The Practical Implications
For Exchanges
Platforms like Coinbase, Kraken and Gemini finally have clarity on:
- Which tokens can be listed without security registration (digital commodities, collectibles, tools)
- Which require registration as broker-dealer and ATS if listed (digital securities)
- What licensing is necessary for each category
The immediate impact: we expect relisting of dozens of tokens that had been delisted for regulatory precaution. Coinbase has already signaled a review of listing policy.
For Issuers and Projects
New projects now have a clear decision-making framework. A protocol launching a token can structure from design to fall into "digital tool" or "digital commodity", avoiding gray areas. Parallels:
- Tokenizations of real-world assets with legal clarity
- Pure governance tokens can be structured as "tools"
- Equity tokens proceed with SEC registration, but now with more predictable procedures
For Investors
Each category has different regulatory protections. It is no longer possible to confuse the risk of an art NFT (no federal supervision) with that of a stablecoin (multiple and robust supervision). Investors need to understand which bucket the asset is in.
For ETFs and Institutional Products
With Bitcoin and Ethereum formally digital commodities, the path is clear for:
- More spot ETFs for other digital commodities (SOL, ADA, AVAX)
- Structured and diversified ETP products
- Institutional custody with clear CFTC rules
- Integration into pension fund and endowment portfolios
Goldman Sachs has already stated that this framework is the catalyst for the next wave of institutional adoption.
What Remains Open
The Gray Zone of "Tools"
The digital tools category is the most tense. Where does "utility token" end and "security with utility veneer" begin? The Interpretive Release offers tests but does not eliminate subjectivity. Future litigation will define the exact boundary.
Decentralized DeFi
Truly decentralized protocols without an identifiable issuer (Uniswap, Aave in their pure forms) remain in a hybrid zone. The agencies indicate that self-executing code without an operator does not directly fit into any of the five categories — but if there is an identifiable "operator" (developers with continued influence), rules apply.
Cross-Border Tokens
How to treat tokens issued in foreign jurisdictions but accessible to Americans? The Interpretive Release reaffirms extraterritorial jurisdiction when there is American nexus, but practical operationalization remains a challenge.
Global Context: The U.S. Aligning with MiCA
The American taxonomy strongly dialogues with European MiCA:
- Digital commodities ≈ crypto-assets that are not e-money tokens nor asset-referenced tokens
- Stablecoins ≈ e-money tokens + asset-referenced tokens (EMTs/ARTs)

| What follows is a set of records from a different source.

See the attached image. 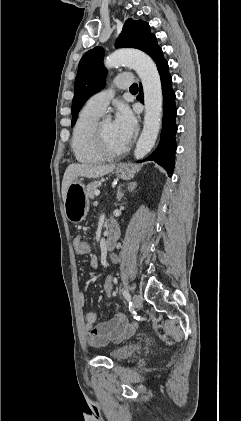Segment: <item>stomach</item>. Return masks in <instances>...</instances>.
Here are the masks:
<instances>
[{"label": "stomach", "mask_w": 241, "mask_h": 421, "mask_svg": "<svg viewBox=\"0 0 241 421\" xmlns=\"http://www.w3.org/2000/svg\"><path fill=\"white\" fill-rule=\"evenodd\" d=\"M134 169L127 164H120L116 168V175L124 180L134 177ZM66 218L72 223L83 221L89 211V200L85 185L81 180H74L68 187L64 200Z\"/></svg>", "instance_id": "obj_1"}]
</instances>
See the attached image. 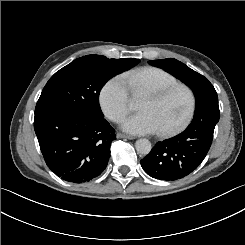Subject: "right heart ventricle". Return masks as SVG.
<instances>
[{
  "mask_svg": "<svg viewBox=\"0 0 245 245\" xmlns=\"http://www.w3.org/2000/svg\"><path fill=\"white\" fill-rule=\"evenodd\" d=\"M120 79L129 87L131 94L136 97L151 85L166 87L180 83L169 72L151 66L137 67L126 71L121 74Z\"/></svg>",
  "mask_w": 245,
  "mask_h": 245,
  "instance_id": "1",
  "label": "right heart ventricle"
}]
</instances>
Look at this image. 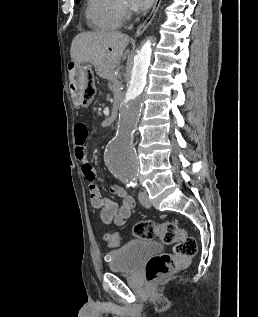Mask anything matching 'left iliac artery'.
<instances>
[{
	"instance_id": "1",
	"label": "left iliac artery",
	"mask_w": 258,
	"mask_h": 317,
	"mask_svg": "<svg viewBox=\"0 0 258 317\" xmlns=\"http://www.w3.org/2000/svg\"><path fill=\"white\" fill-rule=\"evenodd\" d=\"M125 181L129 183L130 186L133 188H138L137 178L136 177H129L125 178Z\"/></svg>"
}]
</instances>
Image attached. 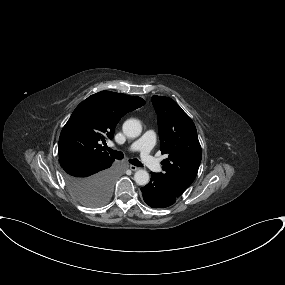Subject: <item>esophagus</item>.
Listing matches in <instances>:
<instances>
[{
    "mask_svg": "<svg viewBox=\"0 0 285 285\" xmlns=\"http://www.w3.org/2000/svg\"><path fill=\"white\" fill-rule=\"evenodd\" d=\"M130 169L132 171H137L139 168L137 166H134V165H130Z\"/></svg>",
    "mask_w": 285,
    "mask_h": 285,
    "instance_id": "1",
    "label": "esophagus"
}]
</instances>
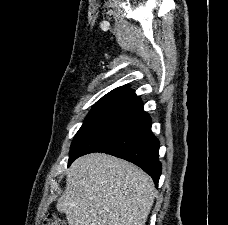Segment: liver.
Masks as SVG:
<instances>
[{
	"label": "liver",
	"mask_w": 228,
	"mask_h": 225,
	"mask_svg": "<svg viewBox=\"0 0 228 225\" xmlns=\"http://www.w3.org/2000/svg\"><path fill=\"white\" fill-rule=\"evenodd\" d=\"M56 209L68 225H145L155 185L144 171L104 153L76 159Z\"/></svg>",
	"instance_id": "liver-1"
}]
</instances>
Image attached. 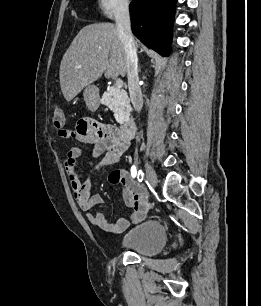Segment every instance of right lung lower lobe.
I'll return each instance as SVG.
<instances>
[{
	"label": "right lung lower lobe",
	"instance_id": "98d812e1",
	"mask_svg": "<svg viewBox=\"0 0 261 306\" xmlns=\"http://www.w3.org/2000/svg\"><path fill=\"white\" fill-rule=\"evenodd\" d=\"M176 0H132L131 25L135 36L161 55L169 52Z\"/></svg>",
	"mask_w": 261,
	"mask_h": 306
}]
</instances>
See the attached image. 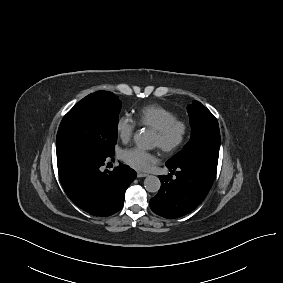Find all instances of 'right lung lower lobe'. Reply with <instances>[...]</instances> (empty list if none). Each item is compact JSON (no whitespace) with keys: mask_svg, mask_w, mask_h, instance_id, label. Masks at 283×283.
I'll return each mask as SVG.
<instances>
[{"mask_svg":"<svg viewBox=\"0 0 283 283\" xmlns=\"http://www.w3.org/2000/svg\"><path fill=\"white\" fill-rule=\"evenodd\" d=\"M85 151H71L57 158L64 191L79 208L94 216H111L124 204L125 190L136 172L120 163L113 171H102L105 160Z\"/></svg>","mask_w":283,"mask_h":283,"instance_id":"98d812e1","label":"right lung lower lobe"}]
</instances>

- Digital securities ≈ financial instruments under MiFID II
With the U.S., EU and soon the U.K. adopting compatible frameworks, global crypto companies can finally operate with reasonably harmonized compliance.
Next Steps on the Agenda
- SEC Roundtable (April 16): public discussion of the CLARITY Act and finalization of market structure framework
- CLARITY Act Vote: expected in the second half of 2026
- SEC and CFTC Rulemaking: detailed operational rules based on the Interpretive Release
- International Harmonization: FATF, IOSCO and BIS working on globally aligned guidance
Conclusion: The End of Case-by-Case Decision Making
For years, the American crypto market operated under what lawyers called "regulation by litigation": companies launched products, the SEC sued some, and the industry discovered the rule through trial and error. It cost billions in fees, paralyzed innovation and pushed value to clearer jurisdictions.
The Interpretive Release closes this chapter. It is not perfect — gray zones persist, especially in decentralized DeFi. But it is the biggest leap in regulatory clarity since the 1946 Howey Test. For the ecosystem, it means focusing capital and talent on building products, not discovering which ones are forbidden.
The era of ambiguity is over. The era of execution begins.
Disclaimer: This content is informational and does not constitute legal advice or investment recommendation. Consult qualified professionals for specific decisions.